L'art n'est cependant pas toujours une technique : en témoigne
certaines oeuvres contemporaines qui ne réclament aucune maîtrise (l'urinoir de Duchamp est un produit
industriel !).
L'expression « monde de l'art » souligne aussi le fait que l'art est largement institutionnalisé aujourd'hui : il est
lié à des processus commerciaux (échanges entre musées, expositions, performances, etc.), ce qui interdit de
parler d'une absolue gratuité de l'art.
L'art n'a pas toujours pour but de viser le beau, comme en témoignent des oeuvres comme les Papes
franchement morbides de Francis Bacon : art et beauté ne se confondent donc pas.
L'oeuvre d'art n'est pas nécessairement perceptuelle : une performance, un geste, peut être artistique.
L'art
contemporain manifeste largement cette tendance à la dématérialisation de l'art, au glissement du perceptuel
vers le conceptuel.
Demander si tout est permis à l'artiste, c'est poser la question des règles : y a-t-il des règles de l'art ou bien
l'artiste peut-il faire n'importe quoi ?
Problématisation :
Le premier problème est celui de la distinction entre ce qui est de l'art et ce qui n'en est pas : en effet, si tout est
permis, alors tout peut en droit devenir art.

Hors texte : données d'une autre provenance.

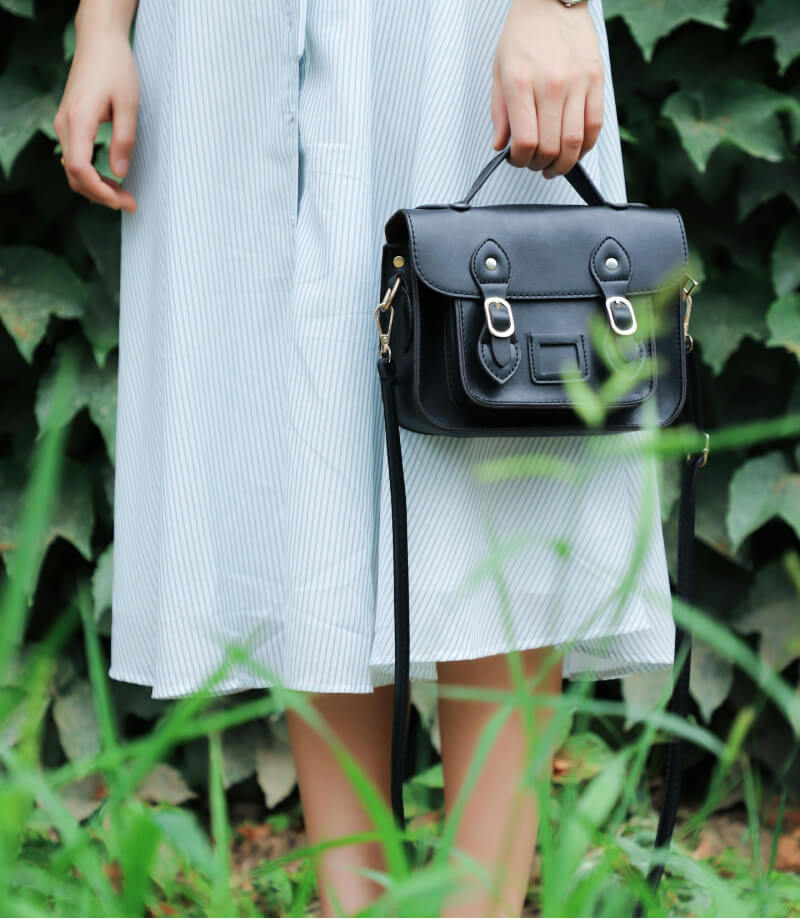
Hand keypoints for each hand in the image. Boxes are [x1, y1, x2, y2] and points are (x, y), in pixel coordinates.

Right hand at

Mais alors, l'art ne s'oppose plus à rien : si la notion d'art ne distingue
plus rien, elle est alors vide de sens.
I – Tout peut-il devenir art ?
Que tout puisse ou non devenir art, un point reste certain : tout n'est pas de fait d'emblée de l'art.
Il faut alors
demander :
II – Comment ce qui n'est pas de l'art en devient ?
Proposition de plan :
I – Tout peut-il devenir art ?
Marc Jimenez analyse dans La querelle de l'art contemporain l'évolution de l'art classique à l'art contemporain : il
note la tendance à la dématérialisation et le glissement corrélatif vers un art plus conceptuel que perceptuel.
Par
exemple, le morceau de musique contemporaine 4'33'' de John Cage est un silence de 4 minutes et 33 secondes.
Ce
qu'il y a d'artistique selon Jimenez, c'est alors le concept même du morceau, à savoir que ce sont les bruits
parasites émis par le public (sonneries de portable, toussotements, etc.) qui le constituent.
Ce morceau signifie
également contre les règles de l'art classique qu'un morceau de musique n'a pas besoin de contenir de notes.
De
même, l'urinoir de Duchamp montre que l'oeuvre d'art n'a pas besoin d'être une production originale mais peut être.